Whoever devised those odds ignored their performances in the Stanford 20/20 tournaments that got them to India, in which they lost only one match (to Guyana through Narsingh Deonarine’s penultimate ball six in the first final). Their hammering of English county Middlesex and narrow, one-run loss to England proper in the Stanford SuperSeries were no flukes. The absence of identifiable superstars outside of Dwayne Bravo was another misleading guide.
All they could offer against the formidable reputations of Gilchrist, Laxman, Symonds, Brett Lee, Justin Langer, Simon Katich, Stuart Clarke and the rest were anonymous tyros like Sherwin Ganga, Simon Badree, William Perkins and Darren Bravo.
What they have confirmed is that it is usually better to have a champion team than a team of champions; another maxim alluded to by Ganga.

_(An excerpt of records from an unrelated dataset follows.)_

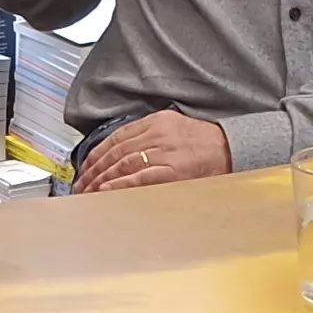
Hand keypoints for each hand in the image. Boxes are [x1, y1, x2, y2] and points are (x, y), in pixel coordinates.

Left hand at [76, 111, 226, 193]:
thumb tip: (120, 154)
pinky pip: (140, 177)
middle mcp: (157, 134)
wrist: (231, 149)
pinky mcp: (173, 170)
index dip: (96, 154)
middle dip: (94, 169)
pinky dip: (120, 183)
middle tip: (81, 184)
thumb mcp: (174, 129)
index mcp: (156, 121)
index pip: (116, 137)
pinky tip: (107, 189)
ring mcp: (165, 151)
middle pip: (116, 151)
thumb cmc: (204, 143)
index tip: (85, 167)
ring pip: (124, 163)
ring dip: (102, 179)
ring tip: (89, 191)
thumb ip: (148, 137)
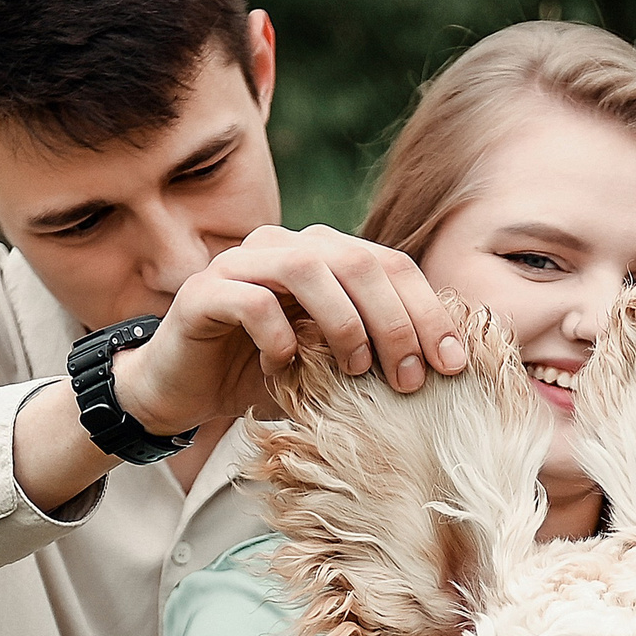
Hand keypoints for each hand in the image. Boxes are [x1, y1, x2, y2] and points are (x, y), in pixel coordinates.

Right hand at [116, 224, 469, 435]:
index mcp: (323, 255)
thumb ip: (378, 352)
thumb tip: (450, 368)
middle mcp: (283, 245)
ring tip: (356, 371)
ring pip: (308, 267)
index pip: (390, 265)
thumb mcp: (333, 365)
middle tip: (409, 378)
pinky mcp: (203, 292)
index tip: (453, 364)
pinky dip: (280, 336)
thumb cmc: (265, 376)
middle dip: (395, 321)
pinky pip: (252, 301)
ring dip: (345, 323)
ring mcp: (240, 264)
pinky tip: (287, 370)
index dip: (428, 310)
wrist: (182, 389)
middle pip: (358, 261)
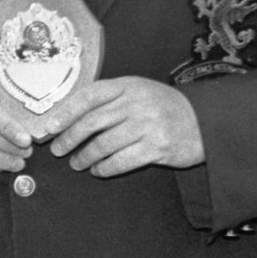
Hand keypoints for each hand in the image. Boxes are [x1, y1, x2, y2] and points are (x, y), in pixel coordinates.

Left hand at [48, 78, 204, 175]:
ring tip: (77, 163)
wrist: (206, 122)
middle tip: (57, 150)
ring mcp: (148, 126)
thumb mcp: (138, 92)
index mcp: (128, 86)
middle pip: (92, 122)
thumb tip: (68, 114)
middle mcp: (137, 103)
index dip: (66, 111)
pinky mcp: (158, 148)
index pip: (89, 96)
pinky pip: (121, 161)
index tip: (50, 126)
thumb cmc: (163, 107)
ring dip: (85, 157)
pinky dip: (105, 168)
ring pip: (104, 144)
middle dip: (69, 138)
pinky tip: (98, 171)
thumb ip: (109, 99)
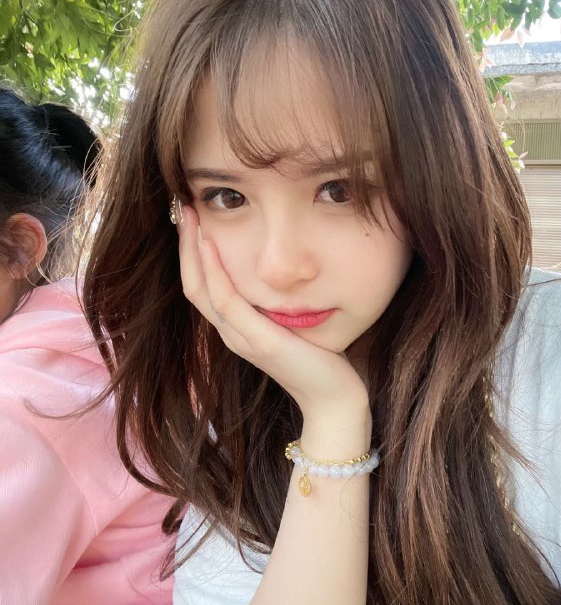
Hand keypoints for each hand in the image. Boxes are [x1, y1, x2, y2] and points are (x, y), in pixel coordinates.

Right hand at [177, 205, 370, 433]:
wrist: (334, 397)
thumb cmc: (318, 356)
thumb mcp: (289, 320)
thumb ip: (275, 299)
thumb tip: (277, 265)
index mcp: (235, 328)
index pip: (200, 286)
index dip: (191, 252)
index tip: (193, 217)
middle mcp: (230, 333)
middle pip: (192, 284)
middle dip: (185, 244)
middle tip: (182, 207)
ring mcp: (240, 339)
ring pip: (200, 289)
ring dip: (192, 250)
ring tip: (190, 216)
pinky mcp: (259, 342)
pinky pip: (227, 301)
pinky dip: (214, 271)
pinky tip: (210, 244)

Whenever they have been up against it, they have found players to respond.
The younger Ganga was player of the match against Somerset. If Dwayne Bravo has managed only 12 runs in three innings, his, as always, has been an enthusiastic presence in the middle and his stirring last over of yorkers clinched an unlikely win over the Chargers.
Nothing typified T&T’s refusal to say die more spectacularly than Keiron Pollard’s ferocious assault that snatched victory from the jaws of defeat against star-studded New South Wales.

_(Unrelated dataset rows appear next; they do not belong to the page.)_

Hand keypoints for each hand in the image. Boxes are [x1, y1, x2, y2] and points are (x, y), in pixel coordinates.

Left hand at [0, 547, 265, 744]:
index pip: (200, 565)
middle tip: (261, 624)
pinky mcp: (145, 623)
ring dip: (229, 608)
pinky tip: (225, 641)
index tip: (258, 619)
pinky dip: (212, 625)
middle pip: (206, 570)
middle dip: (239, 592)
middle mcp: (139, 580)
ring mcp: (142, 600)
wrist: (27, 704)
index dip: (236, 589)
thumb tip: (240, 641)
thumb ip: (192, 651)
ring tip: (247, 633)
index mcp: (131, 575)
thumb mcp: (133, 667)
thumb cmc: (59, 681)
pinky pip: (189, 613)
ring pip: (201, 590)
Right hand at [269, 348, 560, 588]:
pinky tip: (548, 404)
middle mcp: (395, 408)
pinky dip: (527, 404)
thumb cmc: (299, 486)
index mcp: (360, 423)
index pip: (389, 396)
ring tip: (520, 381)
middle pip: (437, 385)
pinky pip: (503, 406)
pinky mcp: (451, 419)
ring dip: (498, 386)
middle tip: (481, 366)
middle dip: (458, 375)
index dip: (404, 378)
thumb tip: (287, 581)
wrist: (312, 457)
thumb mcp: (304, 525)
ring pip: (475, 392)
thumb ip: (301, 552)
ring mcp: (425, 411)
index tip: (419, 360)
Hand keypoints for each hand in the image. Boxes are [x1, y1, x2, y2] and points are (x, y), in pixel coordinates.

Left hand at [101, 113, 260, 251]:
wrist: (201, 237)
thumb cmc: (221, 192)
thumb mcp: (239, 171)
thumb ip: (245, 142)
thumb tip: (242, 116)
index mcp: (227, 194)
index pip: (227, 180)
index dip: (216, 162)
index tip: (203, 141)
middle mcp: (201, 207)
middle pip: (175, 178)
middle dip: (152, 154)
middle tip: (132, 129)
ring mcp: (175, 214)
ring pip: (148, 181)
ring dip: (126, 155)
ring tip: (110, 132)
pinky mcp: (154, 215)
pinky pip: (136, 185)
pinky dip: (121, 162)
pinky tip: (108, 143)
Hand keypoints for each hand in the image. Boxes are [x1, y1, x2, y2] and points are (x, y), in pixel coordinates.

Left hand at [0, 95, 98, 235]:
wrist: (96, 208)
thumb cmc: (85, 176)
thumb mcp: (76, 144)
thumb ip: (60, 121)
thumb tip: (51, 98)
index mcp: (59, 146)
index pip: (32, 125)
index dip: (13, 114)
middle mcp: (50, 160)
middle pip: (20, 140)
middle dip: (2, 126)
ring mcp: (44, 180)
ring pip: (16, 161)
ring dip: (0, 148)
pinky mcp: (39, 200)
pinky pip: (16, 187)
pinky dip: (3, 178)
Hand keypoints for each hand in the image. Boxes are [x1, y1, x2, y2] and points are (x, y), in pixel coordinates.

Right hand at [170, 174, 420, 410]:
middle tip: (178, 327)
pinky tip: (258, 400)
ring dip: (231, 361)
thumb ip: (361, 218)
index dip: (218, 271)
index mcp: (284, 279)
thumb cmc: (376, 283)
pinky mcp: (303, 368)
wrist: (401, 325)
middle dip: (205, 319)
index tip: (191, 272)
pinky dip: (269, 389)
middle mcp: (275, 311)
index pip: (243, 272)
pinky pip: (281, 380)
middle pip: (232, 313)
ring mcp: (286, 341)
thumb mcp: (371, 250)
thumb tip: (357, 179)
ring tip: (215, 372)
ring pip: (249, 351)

The giant right-hander’s six-hitting shocked those unfamiliar with his history. It has been his speciality throughout his short career – seven of them in his first-class debut 126 against Barbados in 2007, six in 117 against the Leewards later that season and so on.

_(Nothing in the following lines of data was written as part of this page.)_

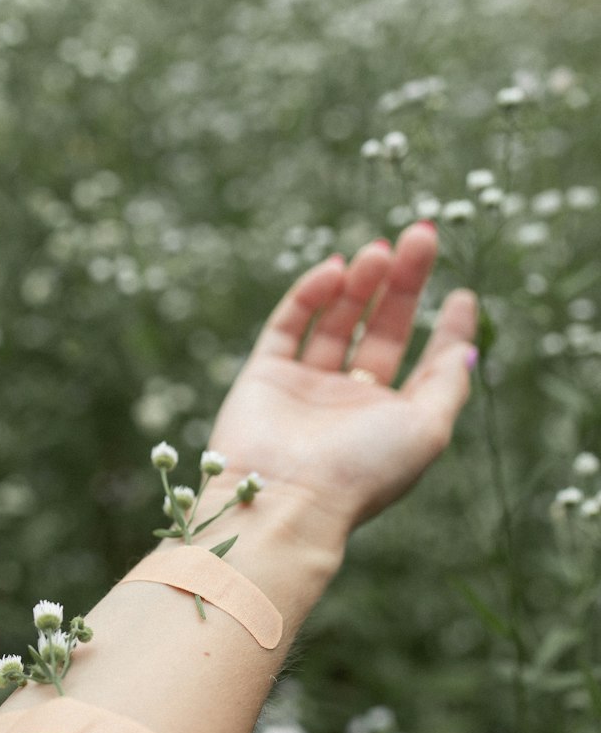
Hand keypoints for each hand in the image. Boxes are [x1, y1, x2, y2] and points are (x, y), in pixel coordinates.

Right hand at [207, 223, 477, 532]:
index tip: (461, 292)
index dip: (444, 327)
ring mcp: (305, 386)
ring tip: (380, 248)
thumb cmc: (363, 470)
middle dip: (402, 282)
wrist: (286, 498)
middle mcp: (349, 401)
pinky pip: (289, 325)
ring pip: (337, 319)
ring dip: (361, 281)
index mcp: (390, 419)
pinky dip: (311, 294)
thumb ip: (448, 383)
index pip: (422, 362)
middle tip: (421, 235)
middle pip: (381, 328)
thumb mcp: (427, 429)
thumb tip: (467, 347)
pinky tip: (338, 269)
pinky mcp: (265, 374)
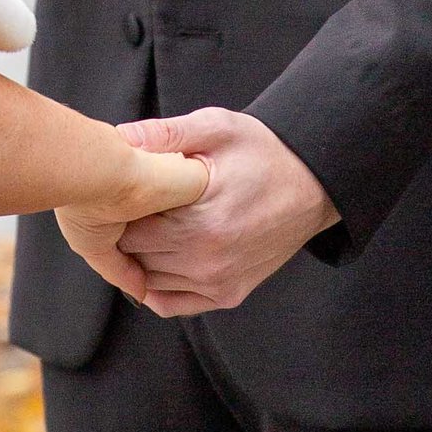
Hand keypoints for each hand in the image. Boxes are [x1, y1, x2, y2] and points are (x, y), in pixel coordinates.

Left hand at [95, 109, 335, 314]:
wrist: (312, 186)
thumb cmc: (262, 153)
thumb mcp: (217, 128)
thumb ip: (166, 133)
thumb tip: (120, 136)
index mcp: (201, 221)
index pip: (128, 229)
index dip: (119, 208)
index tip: (123, 190)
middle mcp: (208, 261)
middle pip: (134, 256)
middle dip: (126, 231)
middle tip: (131, 206)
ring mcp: (218, 283)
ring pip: (149, 280)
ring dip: (141, 257)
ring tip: (151, 224)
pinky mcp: (227, 295)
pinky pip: (172, 303)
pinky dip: (158, 284)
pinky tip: (161, 256)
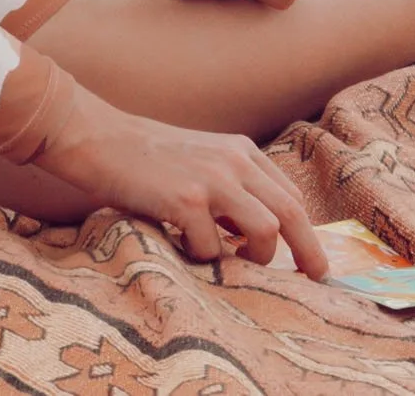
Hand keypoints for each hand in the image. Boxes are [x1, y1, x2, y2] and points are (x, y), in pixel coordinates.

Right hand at [45, 86, 326, 276]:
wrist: (98, 138)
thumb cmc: (144, 159)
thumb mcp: (200, 160)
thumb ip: (229, 186)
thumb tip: (254, 234)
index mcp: (242, 152)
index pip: (289, 195)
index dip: (305, 229)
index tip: (311, 256)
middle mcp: (235, 162)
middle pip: (291, 212)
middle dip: (308, 249)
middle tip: (316, 276)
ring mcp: (212, 180)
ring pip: (266, 230)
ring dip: (255, 257)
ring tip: (233, 262)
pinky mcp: (185, 199)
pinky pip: (212, 246)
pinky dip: (202, 257)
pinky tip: (183, 249)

He’s clubbed more sixes than fours in both his ODIs and Twenty20s. On his day – or night as it was in Hyderabad on Friday – he is capable of anything.
So it has been with a few others who have worn West Indian colours, Ricardo Powell and Dwayne Smith to be precise. But they never balanced all-out attack with the defence so necessary in the longer game.
In the modern context, Pollard might consider that unnecessary and deem that Twenty20 is his go. But anyone who can score 174 in a first-class innings, as he did against Barbados last season, is not simply an out-and-out slogger.
He is only 22 and the ability is there. It is a question of refining it.
As Ian Bishop noted in his TV commentary, Pollard’s stocks have been appreciably enhanced after Friday. He is sure to be prominent next season on the IPL’s auction block where dollar figures in the high six figures are common.
That, and the first prize of US$2.5 million (US$1.3 million for the runners-up) are other beneficial offshoots of T&T’s performance to spur on other regional players and teams.
They will all now be keen to find a place in such future events where reputations and fortunes can be made – that is if the WICB can ever get around to organizing its replacement for the Stanford 20/20, now that the big, incarcerated Texan no longer has the wherewithal to be involved.